Prompt:
All of the listing below must be repeated word for word. Pictures are the only thing to omit.

Recorded information:
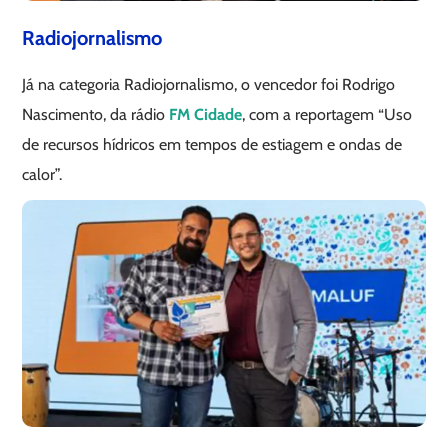
Radiojornalismo
Já na categoria Radiojornalismo, o vencedor foi Rodrigo
Nascimento, da rádio
FM Cidade
, com a reportagem “Uso
de recursos hídricos em tempos de estiagem e ondas de
calor”.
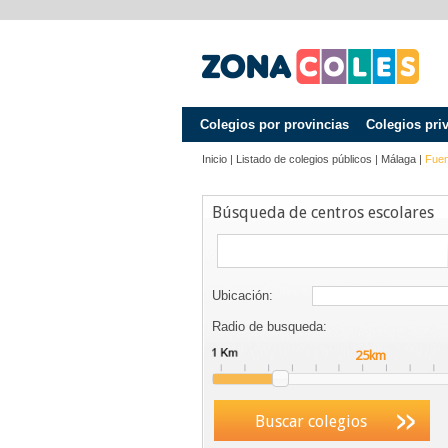
Colegios por provincias
Colegios pri
Inicio
|
Listado de colegios públicos
|
Málaga
|
Fuen
Búsqueda de centros escolares
Ubicación:
Radio de busqueda:
Buscar colegios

Written answer:
Radiojornalismo
Já na categoria Radiojornalismo, o vencedor foi Rodrigo
Nascimento, da rádio
FM Cidade
, com a reportagem “Uso
de recursos hídricos em tempos de estiagem e ondas de
calor”.
Colegios por provincias
Colegios pri
Inicio
|
Listado de colegios públicos
|
Málaga
|
Fuen
Búsqueda de centros escolares
Ubicación:
Radio de busqueda:
Buscar colegios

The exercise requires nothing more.